Steven Avery's June 2022 mug shot. PC: Fox 11 Online
(WTAQ-WLUK) – Steven Avery personally wrote the Wisconsin Supreme Court asking for a new trial, saying he is the “victim of a set up and it has to be fixed now.”
Avery, 62, is serving a life sentence for the 2005 murder of Teresa Halbach, a freelance photographer. Avery has maintained his innocence, but every appeal, to this point, has been denied.
After a state appeals court denied his latest appeal, Avery’s attorney asked the Wisconsin Supreme Court to take the case. It has not made a ruling on if it will do so.
Despite that official process being underway, Avery typed a six-page letter to the court from Fox Lake Correctional Institution – addressed to the Chief Justice – raising some of the same issues his appeals have addressed – and were rejected by the courts.
“The real killer could have killed again and the state is protect him of my miscarriage of justice. New trial should be (granted) for miscarriage of justice. Defendant was convicted of an offense that he did not commit. The criminal justice system is Broken; And it has to be fixed and this is the time to fix it and get it right, because I’m a victim of a setup and it has to be fixed now,” he wrote.

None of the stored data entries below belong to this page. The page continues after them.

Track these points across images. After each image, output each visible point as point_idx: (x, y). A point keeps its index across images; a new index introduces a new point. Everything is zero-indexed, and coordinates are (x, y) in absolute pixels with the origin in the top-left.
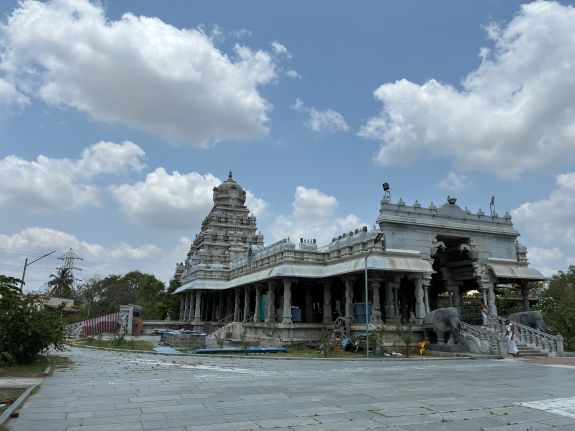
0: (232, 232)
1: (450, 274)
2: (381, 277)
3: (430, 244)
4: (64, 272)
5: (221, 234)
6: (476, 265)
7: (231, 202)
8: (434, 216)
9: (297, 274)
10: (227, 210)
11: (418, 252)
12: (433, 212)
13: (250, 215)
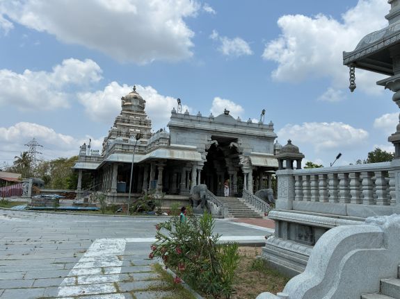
0: (133, 130)
1: (231, 163)
2: (164, 163)
3: (206, 141)
4: (25, 155)
5: (124, 131)
6: (241, 157)
7: (133, 108)
8: (211, 122)
9: (120, 160)
10: (130, 114)
11: (195, 147)
12: (211, 120)
13: (147, 118)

Among the specific claims Avery makes:
- That Sheboygan County Judge Angela Sutkiewicz, who denied several motions at the circuit court level, “turned a blind eye to much of the evidence and also refused to admit probative admissible evidence that, when evaluated under the proper standing, is damning.”

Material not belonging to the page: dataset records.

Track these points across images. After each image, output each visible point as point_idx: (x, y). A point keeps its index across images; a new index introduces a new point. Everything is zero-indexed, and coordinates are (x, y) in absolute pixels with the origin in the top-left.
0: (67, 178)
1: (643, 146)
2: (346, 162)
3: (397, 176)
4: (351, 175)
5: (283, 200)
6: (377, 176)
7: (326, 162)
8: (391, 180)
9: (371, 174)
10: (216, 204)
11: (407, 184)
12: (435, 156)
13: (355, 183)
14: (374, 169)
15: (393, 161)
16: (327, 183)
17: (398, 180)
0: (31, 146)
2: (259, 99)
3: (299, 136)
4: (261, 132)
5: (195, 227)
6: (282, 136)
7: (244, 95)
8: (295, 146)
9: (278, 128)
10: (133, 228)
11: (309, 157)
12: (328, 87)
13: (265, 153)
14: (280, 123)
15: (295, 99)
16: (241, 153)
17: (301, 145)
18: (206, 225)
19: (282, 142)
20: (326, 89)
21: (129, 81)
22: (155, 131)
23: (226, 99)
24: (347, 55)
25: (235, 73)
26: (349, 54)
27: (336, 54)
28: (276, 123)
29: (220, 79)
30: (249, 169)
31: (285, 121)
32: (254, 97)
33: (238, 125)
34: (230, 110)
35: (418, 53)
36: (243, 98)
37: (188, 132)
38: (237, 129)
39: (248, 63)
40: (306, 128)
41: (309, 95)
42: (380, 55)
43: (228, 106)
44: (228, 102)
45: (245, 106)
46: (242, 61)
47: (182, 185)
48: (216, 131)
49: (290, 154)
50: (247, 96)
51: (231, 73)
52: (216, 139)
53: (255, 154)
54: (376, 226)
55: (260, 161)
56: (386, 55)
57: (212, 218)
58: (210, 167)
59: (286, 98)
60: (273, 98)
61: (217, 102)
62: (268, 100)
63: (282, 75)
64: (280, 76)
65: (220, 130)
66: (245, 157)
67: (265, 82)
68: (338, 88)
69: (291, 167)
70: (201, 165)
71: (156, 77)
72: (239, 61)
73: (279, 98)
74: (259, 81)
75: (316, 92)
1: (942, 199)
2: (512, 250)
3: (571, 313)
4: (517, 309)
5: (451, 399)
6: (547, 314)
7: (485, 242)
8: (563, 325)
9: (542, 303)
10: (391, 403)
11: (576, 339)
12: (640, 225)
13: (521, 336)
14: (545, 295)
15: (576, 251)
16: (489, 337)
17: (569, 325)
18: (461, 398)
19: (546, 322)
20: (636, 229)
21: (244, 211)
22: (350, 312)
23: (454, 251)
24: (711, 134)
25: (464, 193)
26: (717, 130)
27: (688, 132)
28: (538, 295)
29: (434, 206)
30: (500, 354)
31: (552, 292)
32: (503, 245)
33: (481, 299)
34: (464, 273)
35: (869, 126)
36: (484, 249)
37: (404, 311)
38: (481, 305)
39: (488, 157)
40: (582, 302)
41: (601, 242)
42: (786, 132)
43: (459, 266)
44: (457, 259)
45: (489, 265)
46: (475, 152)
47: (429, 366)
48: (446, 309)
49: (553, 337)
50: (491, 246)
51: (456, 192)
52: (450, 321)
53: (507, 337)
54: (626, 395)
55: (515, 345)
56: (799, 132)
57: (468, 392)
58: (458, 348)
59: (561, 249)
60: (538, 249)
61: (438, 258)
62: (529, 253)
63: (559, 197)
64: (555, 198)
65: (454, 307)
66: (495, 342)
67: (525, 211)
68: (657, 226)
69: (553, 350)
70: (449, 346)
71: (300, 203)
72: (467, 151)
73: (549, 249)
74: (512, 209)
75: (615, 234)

- That the courts should allow him to blame another suspect for Halbach’s death.
- That his rights were violated when it returned remains to the Halbach family.
Prosecutors have not responded to the letter.
Avery’s nephew, Brendan Dassey, was also convicted. Dassey’s appeals have all been rejected, and he has none pending.
Their cases received worldwide attention with the 2015 release of the Netflix series “Making A Murderer.”